Natsue Koikawa

Personal information
- Nationality: Japanese
- Born: February 2, 1972 (age 54)

Sport
- Sport: Athletics
- Event: Running

= Natsue Koikawa =

Natsue Koikawa (鯉川 なつえ, Koikawa Natsue) is a former Japanese track athlete and current university professor and coach at Juntendo University in Chiba, Japan.

==Athletics==
Koikawa competed for Japan in the 1990 IAAF World Cross Country Championships in Aix-les-Bains, finishing 14th with a time of 14:39, in the 1991 IAAF World Cross Country Championships in Antwerp, finishing 19th with a time of 14:56 and in the 10,000 metres at the 1993 Summer Universiade in Buffalo, NY, on July 15, 1993 finishing with a time of 33:01.81.

==Educational and Coaching Career==
Koikawa is an Associate Professor of Sports Science at Juntendo University in Tokyo, Japan, Director of Women’s Track and Field at the university, and the Deputy Directory of Japanese Center for Research on Women in Sport. She is interested in the dynamics involving female athletic competitors and coaching these individuals. She has published studies focusing on the differing needs of female athletes from their male counterparts.

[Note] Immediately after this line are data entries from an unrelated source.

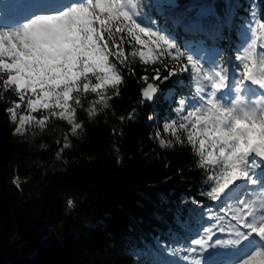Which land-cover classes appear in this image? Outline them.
<instances>
[{
	"label": "trees",
	"instance_id": "obj_1",
	"mask_svg": "<svg viewBox=\"0 0 264 264\" xmlns=\"http://www.w3.org/2000/svg\"><path fill=\"white\" fill-rule=\"evenodd\" d=\"M69 1L58 17L71 24L81 49L97 52L102 67L81 54L49 95V82L36 84L23 71L27 53L17 47L24 45L17 39L23 31L16 38L0 35V68L16 62L4 71L23 77L12 87L0 84V264H167L154 255L153 242L189 236L197 211L214 207L225 183L248 173L234 150L211 153V133L229 138L237 121L226 127L224 109L196 104L197 75L213 71L198 65L191 74L173 75L153 102L139 103L140 77L161 68L142 63L140 53L163 49V35L188 47L194 59L213 55L224 77V69L242 59L239 32L253 5L264 19V0H131L130 16L116 9L117 0L34 5L58 8ZM193 17L219 32L203 48L189 44L185 24ZM253 66L260 67L256 58L240 63L239 79ZM117 76L123 79L119 95L109 99ZM20 94L37 111L18 131L25 117L24 100L17 108ZM263 130L259 116L248 132Z\"/></svg>",
	"mask_w": 264,
	"mask_h": 264
},
{
	"label": "rangeland",
	"instance_id": "obj_2",
	"mask_svg": "<svg viewBox=\"0 0 264 264\" xmlns=\"http://www.w3.org/2000/svg\"><path fill=\"white\" fill-rule=\"evenodd\" d=\"M117 1L118 10L128 15L131 0ZM28 2L26 1L17 11L13 0H0V34L3 28L11 29L13 26L18 27L3 34L16 38L20 31H23L21 34H25L24 37L17 38L19 42H24L22 46L18 42L17 47L24 48L27 53L23 71L27 76H31L36 84L42 83L43 86L45 82H49L46 89L48 95L63 79L64 73L73 69L81 54L91 58L96 66L102 67V62L94 59L96 51L80 48L76 42L77 36L71 30V24L68 26L62 19H56L44 30L32 27L34 19L29 18L25 11ZM166 2L174 3V0ZM253 6L251 20L244 22L239 32L243 41L241 61L236 60L226 76L221 77L215 70V57L209 55L207 59L202 58L204 66L213 71V76L197 75L196 101L202 106L207 99L212 106L223 104L224 107L229 108L226 109L227 112L230 110L228 115L221 116V120L225 123L238 121L237 125L232 127L230 132L232 136L225 138V133L219 134L218 138L213 137L212 144L217 150H234L237 160L243 163L250 176L225 183L220 194V202L210 209L203 208L197 211V226H193L189 236H183L182 241L173 240L170 244L153 242L154 255L163 257L167 264H197V262L206 264L211 258H214L216 264H222L218 262L223 261L240 264L243 260H245L243 264H264V251L251 253L247 249L243 258L233 259L234 252L240 248L239 244L243 237H248L243 234L240 225L259 231L262 227L260 210L264 209V159L259 157V152L264 154V130L259 134L247 132L253 125V120L264 116V19L259 16L257 7ZM206 11L207 9L204 8L199 10L200 13ZM56 13L58 15V11ZM41 16L53 17L47 13H42ZM15 29L18 31H13ZM254 58L257 59L260 67L253 66L248 70V73L254 71L257 80L256 85H251L246 78L240 80L237 73L240 63ZM20 76L14 79L18 83H21L23 78ZM215 77L219 79L218 83L214 81ZM226 90L229 91V99L225 95ZM50 166L62 165L59 162H52ZM249 229L246 230L247 233L251 231Z\"/></svg>",
	"mask_w": 264,
	"mask_h": 264
},
{
	"label": "snow or ice",
	"instance_id": "obj_3",
	"mask_svg": "<svg viewBox=\"0 0 264 264\" xmlns=\"http://www.w3.org/2000/svg\"><path fill=\"white\" fill-rule=\"evenodd\" d=\"M56 19H59L58 17H47V16H38L35 20L32 21L31 26L35 27L37 30H44L48 28L52 24V22ZM141 31H144V29H141ZM185 31L188 32L191 36V40L189 41V44L192 46L199 45L201 48H203L209 41L215 40L216 37L219 35V32L215 28H210L205 26L202 21L198 17L191 18L186 24H185ZM151 35H156V33H149ZM160 41L165 45L163 49H159L155 53H140L141 56V62L151 66L154 64H158L161 66L163 71H161V68H152V75H143L140 77L141 81L143 82L142 88H141V99L139 103H147V102H153L156 98V96L161 91V82L166 81L168 79H171L173 75H180L181 73L191 74L192 69H198V65L203 67V61L202 59H194L193 55L189 54L190 51L188 47H185L183 50L181 46H177L171 42L169 39H165L163 35L159 37ZM14 48V46H13ZM206 56V53H205ZM165 60L168 61L167 64H165ZM16 67V62H12L10 64H5L3 68H0V84H4L7 87H12L11 81L15 79V77L7 74L4 71V68H13ZM227 69H224V72H227ZM165 73L168 75L166 76ZM195 79V76L192 77ZM123 83V79L121 76H117L115 80V92L113 97H109V99H112L119 95V87L118 85ZM95 91V90H94ZM30 99V97H27L25 94H20L19 99L17 102V108L20 107L19 100L25 101V117L21 119L20 121V129L18 131L23 130L24 126L26 124H29L30 121L35 120L36 117L34 113L37 111L34 106L29 105L27 102ZM105 107H108V103L105 102ZM31 108V111L28 109ZM179 110V109H178ZM12 112V118L16 119V111L15 109H10ZM90 114H94L91 113ZM63 118V117H62ZM75 116L71 118H68V123L72 124ZM39 122V121H38ZM43 126V122H39ZM79 127V125H76L73 127V135L76 134V128ZM164 129H167L171 127L168 124L163 125ZM70 145L65 142L64 147L67 148ZM163 146V144H161ZM67 206L72 207L74 205V201L72 199L67 200ZM194 243H199V241H194ZM199 264V262H197Z\"/></svg>",
	"mask_w": 264,
	"mask_h": 264
},
{
	"label": "bare ground",
	"instance_id": "obj_4",
	"mask_svg": "<svg viewBox=\"0 0 264 264\" xmlns=\"http://www.w3.org/2000/svg\"><path fill=\"white\" fill-rule=\"evenodd\" d=\"M240 228H241L243 234H245V236L252 235V236H249V239L253 238V237L256 235V236L259 237L262 241H264V222H263V227H262V229H261L258 233H256V230H253V231H250L249 233H247L246 230L249 229L248 226L246 227V226H244V225H240ZM235 230H236V229H235ZM237 235H238V234H237ZM241 236H242V235H241ZM249 239L243 237L241 243H242L244 240H249ZM254 240H255V239H254ZM256 242H257V241H256ZM257 244L261 245L260 242H257ZM259 245H258V246H259ZM240 251H241V249H240V250L238 249L237 251H235V253H234L235 255H234L233 257H236ZM213 260H214V258L208 259V260L206 261V264H216V262H214ZM212 261H213V262H212ZM218 263L229 264L228 262H225V261H223V262H218Z\"/></svg>",
	"mask_w": 264,
	"mask_h": 264
},
{
	"label": "water",
	"instance_id": "obj_5",
	"mask_svg": "<svg viewBox=\"0 0 264 264\" xmlns=\"http://www.w3.org/2000/svg\"><path fill=\"white\" fill-rule=\"evenodd\" d=\"M247 78H248L249 82H251V83H255V82H256V79H255V77H254V73H253V72H251V73L247 76Z\"/></svg>",
	"mask_w": 264,
	"mask_h": 264
}]
</instances>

At the university, Koikawa does fundraising to support the athletics department, while also teaching, doing research and coaching. The money she raises goes towards training camps held three times a year. Because the athletes receive little support from the university, she asks for funds from supplement makers and food manufacturers. She also recruits athletes, finding that she gets less respect than her male counterparts. As of 2016, Koikawa is the only female head coach at the university level in Japan.